• **Goal of the exercise**:
From the line containing "Release Notes" onward to the last line of the data below, copy each line exactly and add nothing.

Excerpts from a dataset

::::

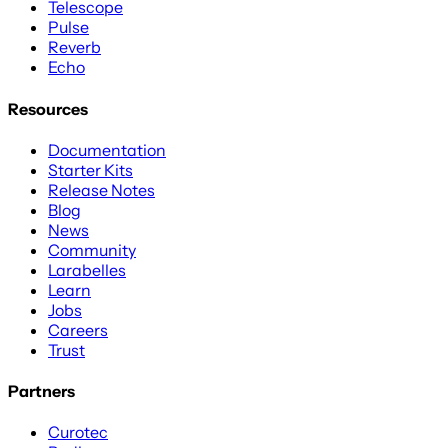
Telescope
Pulse
Reverb
Echo
Resources
Documentation
Starter Kits
Release Notes
Blog
News
Community
Larabelles
Learn
Jobs
Careers
Trust
Partners
Curotec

::::

• **Solution to this task**:
Release Notes
Blog
News
Community
Larabelles
Learn
Jobs
Careers
Trust
Partners
Curotec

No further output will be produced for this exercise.